Cass works in that environment where children are seen as collateral when faced with the demands of the sex change brigade.

1984Now · Today 19:17

MrsOvertonsWindow · Today 19:09

I suppose we need to put all this in the context of the NHS. Which has repeatedly demonstrated that safeguarding children comes second place to pandering to the demands of adults determined on imposing their niche beliefs on the rest of society. The debacle at GIDs exposed the inappropriate influence on child health care of organisations like Gendered Intelligence etc. The NHS is awash with costly & inappropriate rainbow initiatives, endless policies that remove the language of women & the rights of women to safety and privacy from men while (unsurprisingly) mothers and babies are repeatedly harmed by inadequate maternity care that the NHS can't be arsed to tackle - the ultimate safeguarding fail.

Cass works in that environment where children are seen as collateral when faced with the demands of the sex change brigade.

I get the impression that Cass has feet in both camps.
She's intelligent enough to know what reality is.
But she's also part of an organisation that is institutionally captured, and anyone in these situations will imbibe the ethos.
I suspect her "rational" side was on display in her original report.
But the side which has to show kindness and is inherently suicidally empathetic is to the fore in supporting the PB trial.
Maybe she got a real shock how many on her "side", her NHS colleagues, so took against her report.
Or maybe she's genuinely sociopathic on this, yes, she knows deep down most of gender ideology is baseless.
But this trial will provide data.
She's the ultimate inhumane, unethical scientist.
As we've found with stuff like lobotomies, recovered memories etc historically.

Heggettypeg · Today 19:17

TwoLoonsAndASprout · Today 16:13

I understand where you’re coming from.

But, if one of my undergraduate students had written a proposal for a project in which they intended to collect new data, but refused to even consider a brief examination of extant data, no matter how poor that extant data was, I would be having a serious talk with that student.

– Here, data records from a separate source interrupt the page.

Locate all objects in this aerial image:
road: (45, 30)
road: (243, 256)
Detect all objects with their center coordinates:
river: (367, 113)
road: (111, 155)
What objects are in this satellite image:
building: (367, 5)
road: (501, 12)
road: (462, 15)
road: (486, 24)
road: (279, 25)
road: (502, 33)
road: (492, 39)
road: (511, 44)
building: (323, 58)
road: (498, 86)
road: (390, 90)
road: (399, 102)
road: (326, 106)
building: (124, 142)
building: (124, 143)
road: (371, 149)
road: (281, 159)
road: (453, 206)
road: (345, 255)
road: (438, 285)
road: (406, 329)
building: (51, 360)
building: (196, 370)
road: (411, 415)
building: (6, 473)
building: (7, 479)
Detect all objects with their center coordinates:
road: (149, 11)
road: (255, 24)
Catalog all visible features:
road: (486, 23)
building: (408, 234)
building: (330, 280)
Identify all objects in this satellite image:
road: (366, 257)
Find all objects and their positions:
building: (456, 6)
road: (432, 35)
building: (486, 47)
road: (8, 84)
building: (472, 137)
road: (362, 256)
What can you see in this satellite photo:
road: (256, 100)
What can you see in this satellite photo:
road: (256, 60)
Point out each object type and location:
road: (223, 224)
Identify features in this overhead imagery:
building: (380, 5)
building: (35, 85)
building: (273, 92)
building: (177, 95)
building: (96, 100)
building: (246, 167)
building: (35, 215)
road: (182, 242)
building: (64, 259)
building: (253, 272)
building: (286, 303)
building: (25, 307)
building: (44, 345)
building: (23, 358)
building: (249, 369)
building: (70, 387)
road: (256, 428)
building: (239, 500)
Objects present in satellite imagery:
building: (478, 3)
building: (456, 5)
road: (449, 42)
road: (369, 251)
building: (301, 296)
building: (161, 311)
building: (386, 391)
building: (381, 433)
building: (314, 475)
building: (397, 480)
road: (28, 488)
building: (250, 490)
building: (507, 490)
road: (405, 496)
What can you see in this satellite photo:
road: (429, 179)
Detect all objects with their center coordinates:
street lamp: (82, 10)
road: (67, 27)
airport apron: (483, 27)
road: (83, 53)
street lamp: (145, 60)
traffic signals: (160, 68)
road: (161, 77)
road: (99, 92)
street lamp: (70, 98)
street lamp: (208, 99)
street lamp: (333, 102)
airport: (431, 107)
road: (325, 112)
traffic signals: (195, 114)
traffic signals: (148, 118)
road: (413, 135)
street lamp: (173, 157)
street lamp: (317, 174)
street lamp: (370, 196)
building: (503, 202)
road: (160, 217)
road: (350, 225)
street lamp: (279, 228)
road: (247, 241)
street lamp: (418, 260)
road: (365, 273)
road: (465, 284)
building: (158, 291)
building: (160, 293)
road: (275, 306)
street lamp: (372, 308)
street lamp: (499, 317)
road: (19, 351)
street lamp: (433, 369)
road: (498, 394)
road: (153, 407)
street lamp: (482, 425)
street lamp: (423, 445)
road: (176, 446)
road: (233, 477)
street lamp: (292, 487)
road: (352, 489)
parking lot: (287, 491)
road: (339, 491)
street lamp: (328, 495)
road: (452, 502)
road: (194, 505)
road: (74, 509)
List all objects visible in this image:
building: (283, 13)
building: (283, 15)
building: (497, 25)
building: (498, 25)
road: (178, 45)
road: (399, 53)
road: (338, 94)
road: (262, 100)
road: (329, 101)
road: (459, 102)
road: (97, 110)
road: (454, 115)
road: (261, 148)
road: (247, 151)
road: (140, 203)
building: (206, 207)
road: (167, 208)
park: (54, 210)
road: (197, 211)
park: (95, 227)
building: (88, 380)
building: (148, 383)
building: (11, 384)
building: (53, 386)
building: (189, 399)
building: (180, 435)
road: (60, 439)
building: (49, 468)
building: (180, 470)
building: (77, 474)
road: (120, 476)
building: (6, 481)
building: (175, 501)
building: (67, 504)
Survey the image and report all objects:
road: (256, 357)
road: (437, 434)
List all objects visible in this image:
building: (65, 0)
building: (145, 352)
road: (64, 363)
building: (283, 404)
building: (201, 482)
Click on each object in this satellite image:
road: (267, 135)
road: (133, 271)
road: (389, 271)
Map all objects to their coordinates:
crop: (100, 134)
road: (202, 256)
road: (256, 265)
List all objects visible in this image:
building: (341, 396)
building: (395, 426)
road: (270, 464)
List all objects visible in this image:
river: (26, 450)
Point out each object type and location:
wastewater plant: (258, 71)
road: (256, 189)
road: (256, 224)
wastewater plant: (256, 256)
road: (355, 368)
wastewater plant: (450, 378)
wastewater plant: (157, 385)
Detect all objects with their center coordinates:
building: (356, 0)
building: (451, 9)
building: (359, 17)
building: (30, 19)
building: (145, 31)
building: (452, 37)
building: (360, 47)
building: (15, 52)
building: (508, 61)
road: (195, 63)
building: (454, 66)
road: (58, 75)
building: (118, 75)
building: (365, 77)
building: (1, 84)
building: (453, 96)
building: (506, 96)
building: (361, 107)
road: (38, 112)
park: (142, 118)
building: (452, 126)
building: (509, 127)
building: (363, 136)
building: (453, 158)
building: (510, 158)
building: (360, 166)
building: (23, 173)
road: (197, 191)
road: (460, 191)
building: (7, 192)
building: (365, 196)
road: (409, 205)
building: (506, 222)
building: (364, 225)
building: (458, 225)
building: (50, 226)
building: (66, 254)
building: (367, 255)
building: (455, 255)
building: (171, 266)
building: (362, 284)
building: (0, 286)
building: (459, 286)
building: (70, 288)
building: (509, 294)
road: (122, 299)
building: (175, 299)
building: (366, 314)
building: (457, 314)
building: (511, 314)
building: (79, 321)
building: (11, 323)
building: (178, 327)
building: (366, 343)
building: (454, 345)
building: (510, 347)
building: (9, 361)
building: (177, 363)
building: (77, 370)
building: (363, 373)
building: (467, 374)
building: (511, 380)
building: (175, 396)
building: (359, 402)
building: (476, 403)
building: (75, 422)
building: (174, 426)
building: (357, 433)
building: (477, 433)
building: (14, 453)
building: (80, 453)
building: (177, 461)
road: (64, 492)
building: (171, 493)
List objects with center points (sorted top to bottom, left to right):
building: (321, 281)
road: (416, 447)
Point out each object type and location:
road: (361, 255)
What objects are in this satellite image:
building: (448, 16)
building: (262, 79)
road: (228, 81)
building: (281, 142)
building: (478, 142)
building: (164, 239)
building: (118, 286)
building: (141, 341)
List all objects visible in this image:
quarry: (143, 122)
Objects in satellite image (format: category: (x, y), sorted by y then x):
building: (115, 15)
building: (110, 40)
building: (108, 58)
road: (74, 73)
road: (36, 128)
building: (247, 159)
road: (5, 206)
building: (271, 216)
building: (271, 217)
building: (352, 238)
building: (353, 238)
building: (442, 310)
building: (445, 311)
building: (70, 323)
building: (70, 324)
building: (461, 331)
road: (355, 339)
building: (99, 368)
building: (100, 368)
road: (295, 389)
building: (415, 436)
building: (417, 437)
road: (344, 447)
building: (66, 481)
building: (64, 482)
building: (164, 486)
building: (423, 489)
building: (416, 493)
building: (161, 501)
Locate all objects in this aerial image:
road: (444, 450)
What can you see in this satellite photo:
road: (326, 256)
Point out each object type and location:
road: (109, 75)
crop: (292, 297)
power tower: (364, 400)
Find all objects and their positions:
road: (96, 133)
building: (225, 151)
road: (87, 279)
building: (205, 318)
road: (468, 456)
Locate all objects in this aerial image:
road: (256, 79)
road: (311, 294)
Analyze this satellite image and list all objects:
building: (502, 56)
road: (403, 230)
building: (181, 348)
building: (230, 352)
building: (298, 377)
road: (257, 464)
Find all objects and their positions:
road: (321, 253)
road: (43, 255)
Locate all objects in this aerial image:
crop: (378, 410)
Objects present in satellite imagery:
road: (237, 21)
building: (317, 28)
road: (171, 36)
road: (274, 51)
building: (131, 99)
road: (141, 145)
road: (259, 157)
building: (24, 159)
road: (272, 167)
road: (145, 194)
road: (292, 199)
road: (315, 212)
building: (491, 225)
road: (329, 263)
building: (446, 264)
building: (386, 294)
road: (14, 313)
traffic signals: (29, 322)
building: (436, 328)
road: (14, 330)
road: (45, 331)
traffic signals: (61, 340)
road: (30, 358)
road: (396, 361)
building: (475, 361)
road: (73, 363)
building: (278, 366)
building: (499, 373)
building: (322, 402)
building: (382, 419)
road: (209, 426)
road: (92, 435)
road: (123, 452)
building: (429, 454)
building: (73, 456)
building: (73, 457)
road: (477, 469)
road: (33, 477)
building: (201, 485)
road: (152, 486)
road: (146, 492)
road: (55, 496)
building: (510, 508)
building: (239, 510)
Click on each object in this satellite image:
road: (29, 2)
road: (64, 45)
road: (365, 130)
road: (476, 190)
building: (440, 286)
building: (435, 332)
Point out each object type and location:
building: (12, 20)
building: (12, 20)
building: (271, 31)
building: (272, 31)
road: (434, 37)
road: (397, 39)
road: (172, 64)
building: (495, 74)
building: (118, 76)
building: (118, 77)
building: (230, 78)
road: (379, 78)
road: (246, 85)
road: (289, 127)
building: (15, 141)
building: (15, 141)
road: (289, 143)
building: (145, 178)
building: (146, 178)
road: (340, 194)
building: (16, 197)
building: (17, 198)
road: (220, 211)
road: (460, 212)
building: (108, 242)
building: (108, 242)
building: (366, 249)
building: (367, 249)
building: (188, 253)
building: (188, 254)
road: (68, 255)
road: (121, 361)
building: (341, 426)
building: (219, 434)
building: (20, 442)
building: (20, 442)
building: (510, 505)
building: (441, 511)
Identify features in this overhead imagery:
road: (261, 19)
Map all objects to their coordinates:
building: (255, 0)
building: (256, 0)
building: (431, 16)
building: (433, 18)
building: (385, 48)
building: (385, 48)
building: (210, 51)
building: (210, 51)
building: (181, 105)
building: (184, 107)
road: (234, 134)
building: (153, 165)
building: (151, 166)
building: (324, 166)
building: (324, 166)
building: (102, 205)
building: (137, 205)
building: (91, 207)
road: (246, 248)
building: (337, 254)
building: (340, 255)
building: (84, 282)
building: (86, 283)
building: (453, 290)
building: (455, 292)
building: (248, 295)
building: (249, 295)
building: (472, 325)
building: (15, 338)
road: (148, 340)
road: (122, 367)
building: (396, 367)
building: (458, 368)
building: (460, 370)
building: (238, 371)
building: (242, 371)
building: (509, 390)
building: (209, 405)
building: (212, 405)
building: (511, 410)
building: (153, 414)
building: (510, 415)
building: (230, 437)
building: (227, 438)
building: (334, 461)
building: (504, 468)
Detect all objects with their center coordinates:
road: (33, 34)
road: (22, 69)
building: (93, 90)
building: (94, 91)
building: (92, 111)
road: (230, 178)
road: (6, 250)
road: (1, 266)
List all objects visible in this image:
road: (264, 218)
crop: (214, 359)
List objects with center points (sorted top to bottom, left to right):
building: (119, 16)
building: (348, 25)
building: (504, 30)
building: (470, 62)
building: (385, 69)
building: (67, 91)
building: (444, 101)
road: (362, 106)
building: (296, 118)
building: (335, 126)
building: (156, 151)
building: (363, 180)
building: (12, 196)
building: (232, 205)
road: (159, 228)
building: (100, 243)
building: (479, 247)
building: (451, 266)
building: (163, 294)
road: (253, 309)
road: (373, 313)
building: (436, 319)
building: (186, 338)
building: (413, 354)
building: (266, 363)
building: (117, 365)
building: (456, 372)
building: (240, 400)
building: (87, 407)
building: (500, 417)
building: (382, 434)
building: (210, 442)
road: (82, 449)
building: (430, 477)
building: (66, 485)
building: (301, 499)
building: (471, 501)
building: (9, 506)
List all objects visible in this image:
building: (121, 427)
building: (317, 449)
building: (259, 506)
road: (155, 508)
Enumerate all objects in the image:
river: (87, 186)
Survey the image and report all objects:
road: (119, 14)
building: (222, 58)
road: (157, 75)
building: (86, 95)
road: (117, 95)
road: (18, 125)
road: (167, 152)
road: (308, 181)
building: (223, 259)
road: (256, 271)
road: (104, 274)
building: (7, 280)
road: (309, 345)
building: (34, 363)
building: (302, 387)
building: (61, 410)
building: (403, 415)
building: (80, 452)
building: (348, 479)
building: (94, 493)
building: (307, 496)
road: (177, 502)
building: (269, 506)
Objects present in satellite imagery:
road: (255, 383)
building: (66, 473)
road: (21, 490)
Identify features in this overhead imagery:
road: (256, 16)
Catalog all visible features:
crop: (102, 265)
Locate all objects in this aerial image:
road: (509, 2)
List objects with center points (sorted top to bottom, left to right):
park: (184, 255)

You have to grapple with all the data. You cannot just say “well my data will be better than the old data” - particularly when no one has even been able to see, let alone examine, the old data. Even if you end up saying, yes, the old data was insufficient, we need new data, you still have to look at the old data and establish this.

Edited

This. Until we look, we don't know what we're dismissing.
The fact that the data is being withheld is interesting in itself.